SPEAKER_01It's not hard to not harm people. What I'm saying is it's a very vulnerable thing. It can keep you from writing a story or telling your story, especially if sometimes that has pain attached to it and heartbreak.
SPEAKER_00Right, right. Um the topic, you know, just the uh the space that you're in when you're talking about uh peep you know grief and loss and how people process it in the whole nine yards. And then you add in your own history and your own processes of uh your own experiences. There is uh there's there's so much there and and there's so many sensitive turns uh in this topic. Um what do you find are some of the uh the most um uh I guess I don't want to say most popular, most common. There we go. What do you what do you think are some of the most common misconceptions about you know people how do you deal with grief and when you talk about grief and all that type of thing that you run into in not only writing the book but in doing the work that you do?

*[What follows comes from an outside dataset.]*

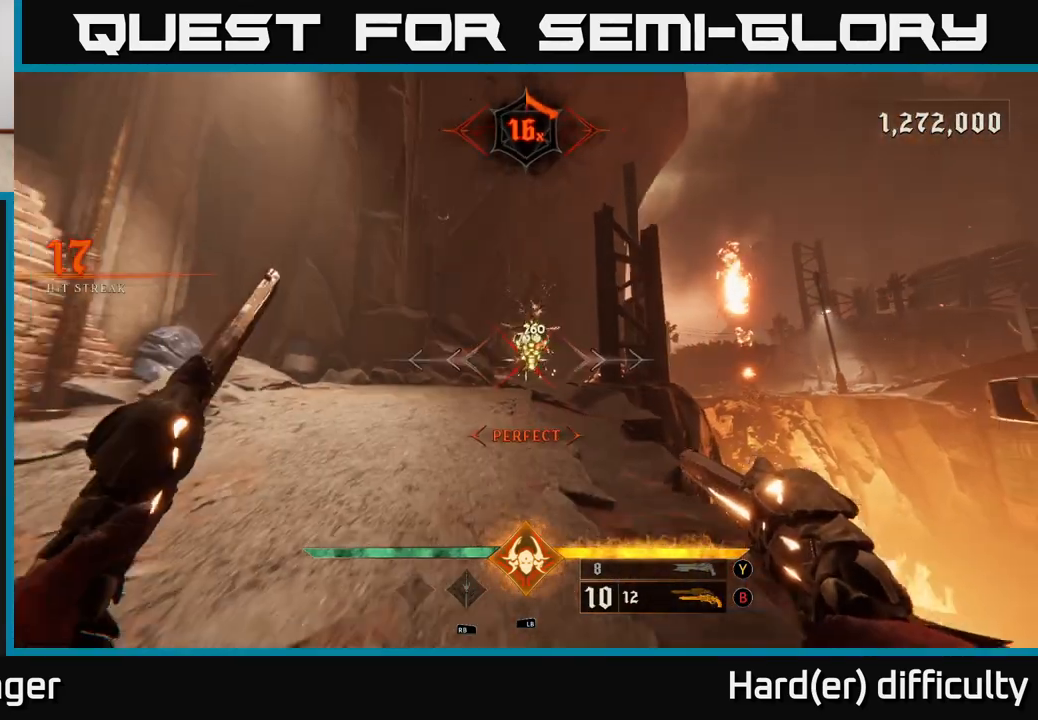
{"buttons": [], "left_stick": "left", "right_stick": "down-right", "events": [[100, "right_stick", "up-right"], [200, "R2", "down"], [217, "right_stick", "down"], [267, "R2", "up"], [267, "right_stick", "center"], [400, "left_stick", "left"], [500, "right_stick", "down-right"]]}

SPEAKER_01I'll tell you it was a hard one to overcome. Um as soon as I wrote about it, yes, my dad was dad's death was the catalyst for my awareness to grief. That was my kind of, ah, whoa, hang on a second here. But it certainly didn't stop at that. Um, but then as I wrote about it, and the book isn't actually all about my dad or about my dad's death, it just happened to share that moment in time as part of my awakening and awareness to this. But even then, when I wrote the book, people still, you know, misunderstood or didn't read it. Maybe they didn't read it, maybe they just made assumptions. I don't know. But being known as like the girl whose dad died, like I didn't want to be known as that. And so um, you know, I didn't, I was hesitant to tell the story about that and how it impacted me because I didn't want that to be the anchor of how I was known, because it's so much more than that. But in grief, you know, we're only really talking about the grief we can recognize, the grief that comes from tangible losses. So that would be like the death of a person, um, the loss of a job, the like disease, um, people that are struggling with chronic illness. We understand the tangibles, the things that we grieve and we can attach that word to. Those are the things we talk about, but there's so much loss. There's this whole category of intangible loss, the loss of hopes, dreams, and expectations that people are actively grieving today, but they don't recognize it as grief because they don't have that awareness. They don't see it. No one's told them how to see that as grief. So there's a lot of misinformation around it. And um, I hope I kind of address that a little bit in that, but my work is dedicated to helping people recognize some of the silent ways they might have been grieving for their whole life and helping them kind of open their eyes to that and say, Oh, maybe that, maybe maybe if I dealt with that, things would change for me. Um did that answer your question, is that where you were asking?
SPEAKER_00Yeah, yeah, absolutely. I mean, well, I mean, hey, there's no right or wrong answer to any of this stuff. So I appreciate You know, wherever you want to go with it. But yes, uh, for sure. That's kind of what I was wondering. Um, you know, in addition to that, you pour a ton of yourself into your writing. And so this is some very personal stuff to you. Um was there any uh uh hesitancy about that, any blowback after you put that out there? How did family react? What was the reaction you got from people who knew you when all of a sudden you went, hey, let me take all these very personal journals and put them all together in a book and then make it public?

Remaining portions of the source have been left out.